Thanks to Digerati for the review code
Title: Paranautical Activity
System: Wii U (eShop)
Release Date: 04/14/2016
Paranautical Activity might be one of the weirdest looking games that I’ve ever played. It doesn’t really look all that bad, but it certainly doesn’t look normal. Upon loading the game from the Wii U Menu you’re sent to a title screen with several options, “Classic” “Hardcore” and “Infinite” while also being greeted with a banner of some pixelated enemies that look as if they were ripped from Minecraft.
I realize that comparing something pixelated to Minecraft may seem like a childish thing to do (especially when you consider the heavy amount of 8/16 bit pixel throwbacks available) but that’s really what the art style of the game resembles the most, thanks to the blocky nature of pretty much everything in the game. Unfortunately, the field of view is rather odd, as by default tilting the camera up or down will cause the image to stretch out like some sort of hourglass, leading to an experience that can easily provide a headache. Thankfully this can be fixed in the options to bring it closer to the player, but it made me wonder why anyone would even want to play at such a distorted angle in the first place.

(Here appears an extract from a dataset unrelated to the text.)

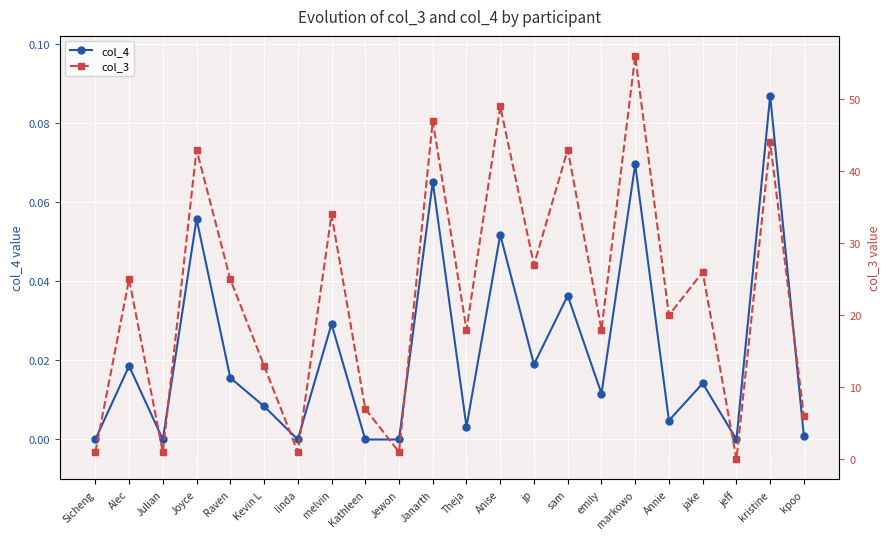

Rank the series at jeff from highest to lowest value.

col_4, col_3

Another visual trend I’ve noticed in the game is that there’s a focus on the dark arts, as a lot of the enemies and areas appear to have a slightly satanic vibe to it, which in a way made me wonder if the art style is supposed to be a parody of both those things. With dubstep music playing in the background I’m willing to bet that’s the case.
Despite the art style and point of view being similar to of Minecraft, Paranautical Activity plays far differently than that title, being a FPS. Movement is done with the left analog stick while the camera is controlled with the right stick, the ZR button uses the currently equipped weapon while the LR button makes you jump, all standard fare for a game like this. You simply choose your weapon and have fun, right?

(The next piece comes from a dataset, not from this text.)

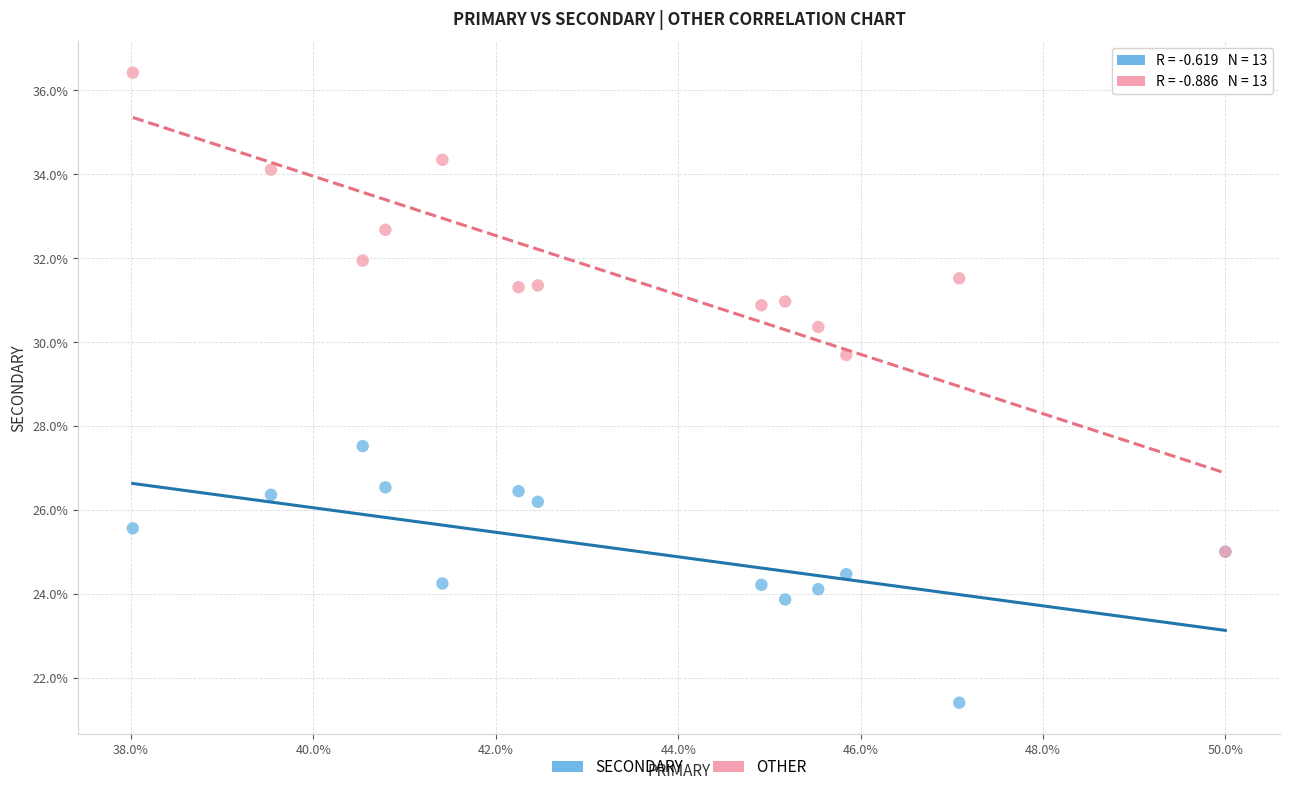

Across all series, what Y value is closest to 28?

27.5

Unfortunately, the game doesn’t play all that well. You see, the gimmick of Paranautical activity is that its supposed to be randomly generated like a roguelike to provide a new experience every time you start up the game, all while sharing the same end goal. The problem with this gimmick is that its executed very poorly, as simply exiting the room you start from will often lead to an instant death, causing a game over that’ll boot you back to the title screen.

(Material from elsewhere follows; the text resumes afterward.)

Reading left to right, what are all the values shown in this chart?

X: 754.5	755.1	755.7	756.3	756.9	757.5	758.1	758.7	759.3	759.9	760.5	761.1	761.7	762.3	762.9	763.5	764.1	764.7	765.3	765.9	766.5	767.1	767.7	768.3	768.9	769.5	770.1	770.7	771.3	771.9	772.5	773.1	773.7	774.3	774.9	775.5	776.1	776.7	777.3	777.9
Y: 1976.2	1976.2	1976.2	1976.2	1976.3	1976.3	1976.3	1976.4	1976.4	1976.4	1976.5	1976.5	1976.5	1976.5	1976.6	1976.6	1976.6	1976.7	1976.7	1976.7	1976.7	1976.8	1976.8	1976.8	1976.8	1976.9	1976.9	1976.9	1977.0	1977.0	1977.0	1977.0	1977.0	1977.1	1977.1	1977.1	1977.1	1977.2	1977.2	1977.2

You see, enemies can easily wail on you, either by shooting projectiles that’ll tear through your health points in no time or sneaking up from behind and landing a surprise knockout. Each weapon provides you a different amount of life points, but I found that no matter which weapon I picked I couldn’t defeat more than a few enemies at a time, regardless of how hard I pushed myself to clear the first floor. All of these issues could have been resolved by making the invincibility frames last a bit longer, and making the challenge feel more fair than it is currently.
There was a big reason I waited nearly a year to finish this review, and that was simply because I didn’t want to put out a review for a game I could barely make progress in. I needed to get further and try and try again, just so I could get the grips of the game and have a comfortable yet challenging time. Unfortunately, the difficulty is really extreme, almost to the point of insanity, and despite picking the game up every now and then to give it another try, I simply couldn’t get far in the game.
That being said, I could still see that the developers put a lot of care into this weird action game, as there are plenty of unlockable achievements to gain and a lot of challenge to be had. Sadly, this challenge just wasn’t for me, which is a shame as I was hoping I would like this game quite a bit considering my fondness for roguelikes. Maybe if you’re willing to drop $10 on a game as tough as this you’ll enjoy it more than I did, but be warned, the barrier for entry is rather high. I give Paranautical Activity a 4 out of 10.